All of these technologies are different sides of the same coin — they are working together, not against each other. Right now we have a concrete problem: we need more compute. There is not enough compute anywhere. We have been installing more and more classical hardware, and that is not scaling anymore.

"Think of someone going back to the 60s and saying: computers are nice, but I want a smartphone now. That is exactly where we are with quantum."

Going forward, each technology will specialize in what it does best. AIwill be stronger on averaging and pattern recognition across large datasets. Quantum computing will own the physics side of things — simulations, optimization, problems classical machines simply cannot crack. HPC will take the rest. Together, they will work as a unified stack to solve the world's hardest computational challenges.



What is the biggest blocker right now — talent, tech or funding?
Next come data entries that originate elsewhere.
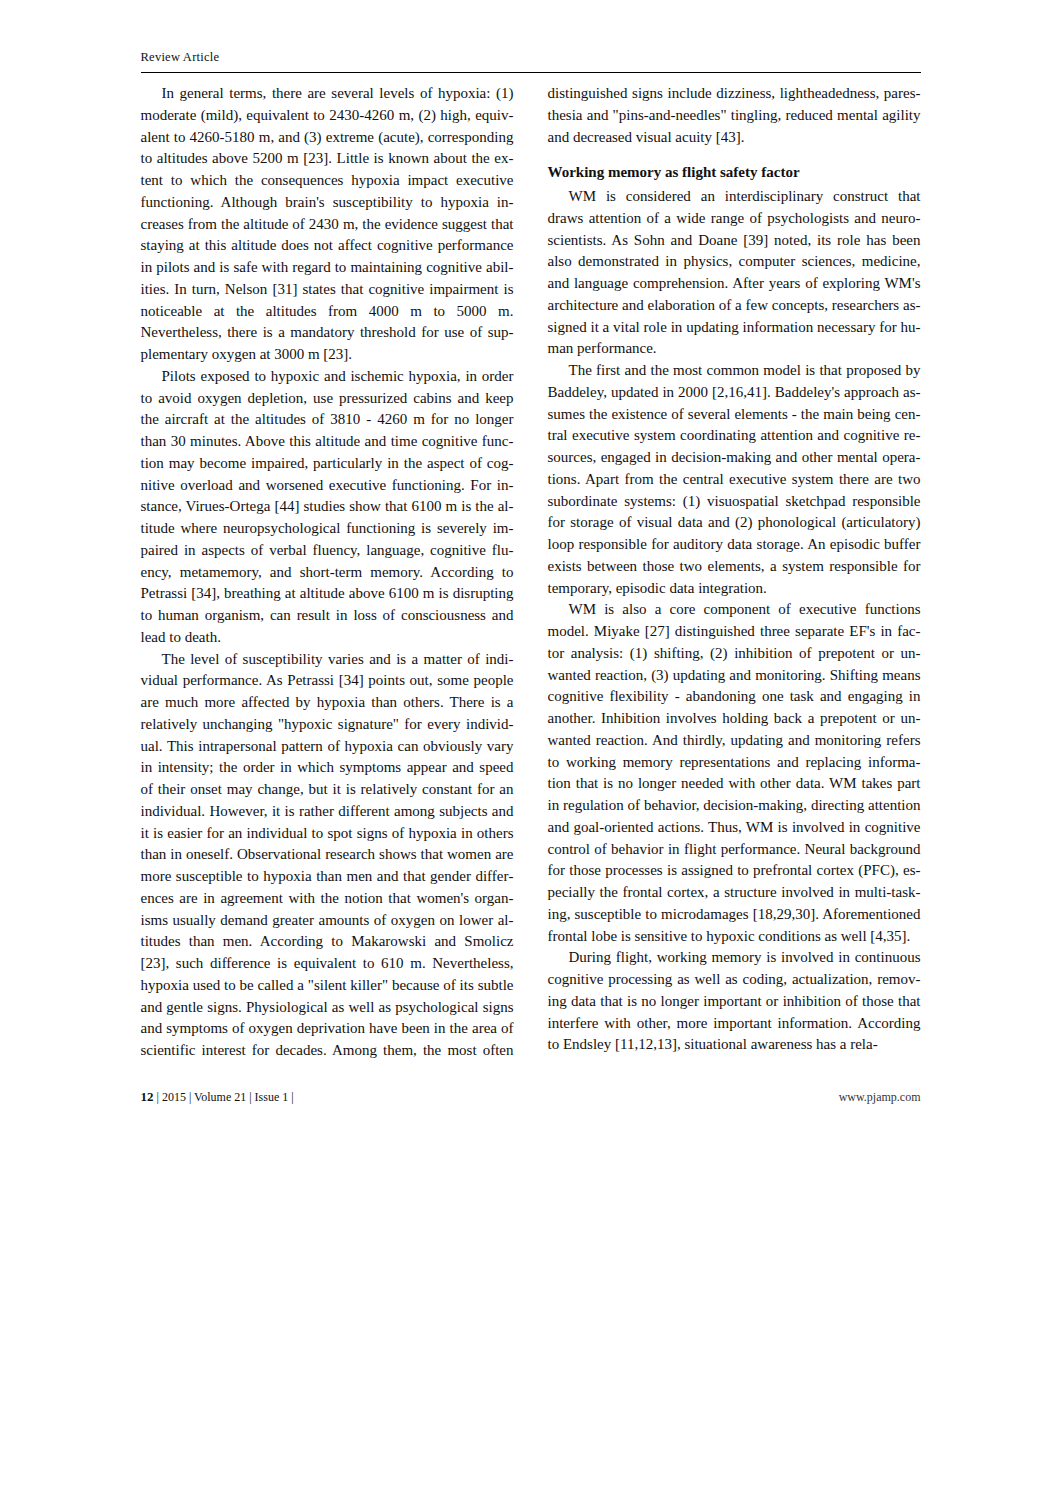Review Article
In general terms, there are several levels of hypoxia: (1) moderate (mild), equivalent to 2430-4260 m, (2) high, equivalent to 4260-5180 m, and (3) extreme (acute), corresponding to altitudes above 5200 m [23]. Little is known about the extent to which the consequences hypoxia impact executive functioning. Although brain's susceptibility to hypoxia increases from the altitude of 2430 m, the evidence suggest that staying at this altitude does not affect cognitive performance in pilots and is safe with regard to maintaining cognitive abilities. In turn, Nelson [31] states that cognitive impairment is noticeable at the altitudes from 4000 m to 5000 m. Nevertheless, there is a mandatory threshold for use of supplementary oxygen at 3000 m [23].
Pilots exposed to hypoxic and ischemic hypoxia, in order to avoid oxygen depletion, use pressurized cabins and keep the aircraft at the altitudes of 3810 - 4260 m for no longer than 30 minutes. Above this altitude and time cognitive function may become impaired, particularly in the aspect of cognitive overload and worsened executive functioning. For instance, Virues-Ortega [44] studies show that 6100 m is the altitude where neuropsychological functioning is severely impaired in aspects of verbal fluency, language, cognitive fluency, metamemory, and short-term memory. According to Petrassi [34], breathing at altitude above 6100 m is disrupting to human organism, can result in loss of consciousness and lead to death.
The level of susceptibility varies and is a matter of individual performance. As Petrassi [34] points out, some people are much more affected by hypoxia than others. There is a relatively unchanging "hypoxic signature" for every individual. This intrapersonal pattern of hypoxia can obviously vary in intensity; the order in which symptoms appear and speed of their onset may change, but it is relatively constant for an individual. However, it is rather different among subjects and it is easier for an individual to spot signs of hypoxia in others than in oneself. Observational research shows that women are more susceptible to hypoxia than men and that gender differences are in agreement with the notion that women's organisms usually demand greater amounts of oxygen on lower altitudes than men. According to Makarowski and Smolicz [23], such difference is equivalent to 610 m. Nevertheless, hypoxia used to be called a "silent killer" because of its subtle and gentle signs. Physiological as well as psychological signs and symptoms of oxygen deprivation have been in the area of scientific interest for decades. Among them, the most often distinguished signs include dizziness, lightheadedness, paresthesia and "pins-and-needles" tingling, reduced mental agility and decreased visual acuity [43].
Working memory as flight safety factor
WM is considered an interdisciplinary construct that draws attention of a wide range of psychologists and neuroscientists. As Sohn and Doane [39] noted, its role has been also demonstrated in physics, computer sciences, medicine, and language comprehension. After years of exploring WM's architecture and elaboration of a few concepts, researchers assigned it a vital role in updating information necessary for human performance.
The first and the most common model is that proposed by Baddeley, updated in 2000 [2,16,41]. Baddeley's approach assumes the existence of several elements - the main being central executive system coordinating attention and cognitive resources, engaged in decision-making and other mental operations. Apart from the central executive system there are two subordinate systems: (1) visuospatial sketchpad responsible for storage of visual data and (2) phonological (articulatory) loop responsible for auditory data storage. An episodic buffer exists between those two elements, a system responsible for temporary, episodic data integration.
WM is also a core component of executive functions model. Miyake [27] distinguished three separate EF's in factor analysis: (1) shifting, (2) inhibition of prepotent or unwanted reaction, (3) updating and monitoring. Shifting means cognitive flexibility - abandoning one task and engaging in another. Inhibition involves holding back a prepotent or unwanted reaction. And thirdly, updating and monitoring refers to working memory representations and replacing information that is no longer needed with other data. WM takes part in regulation of behavior, decision-making, directing attention and goal-oriented actions. Thus, WM is involved in cognitive control of behavior in flight performance. Neural background for those processes is assigned to prefrontal cortex (PFC), especially the frontal cortex, a structure involved in multi-tasking, susceptible to microdamages [18,29,30]. Aforementioned frontal lobe is sensitive to hypoxic conditions as well [4,35].
During flight, working memory is involved in continuous cognitive processing as well as coding, actualization, removing data that is no longer important or inhibition of those that interfere with other, more important information. According to Endsley [11,12,13], situational awareness has a rela-
12 | 2015 | Volume 21 | Issue 1 |
www.pjamp.com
The science is mostly there. The systems are being built. The real challenge for quantum right now is reaching its potential fast enough. People are already demanding more than what quantum can deliver today — which is a good sign, but it creates pressure. We need bigger, faster quantum computers, and we need them sooner. That is what AQSolotl is working on.



Who is your quantum hero?


There is no single name. The real heroes are the people you never see — the ones inside every startup and every big company who are making things actually work. The quantum engineers, the PhD students who turned themselves into hands-on builders, the people in the lab playing with this technology day after day and making it a reality in the real world.

"The actual heroes of quantum computing are the people making it become a reality — not the ones on the stage."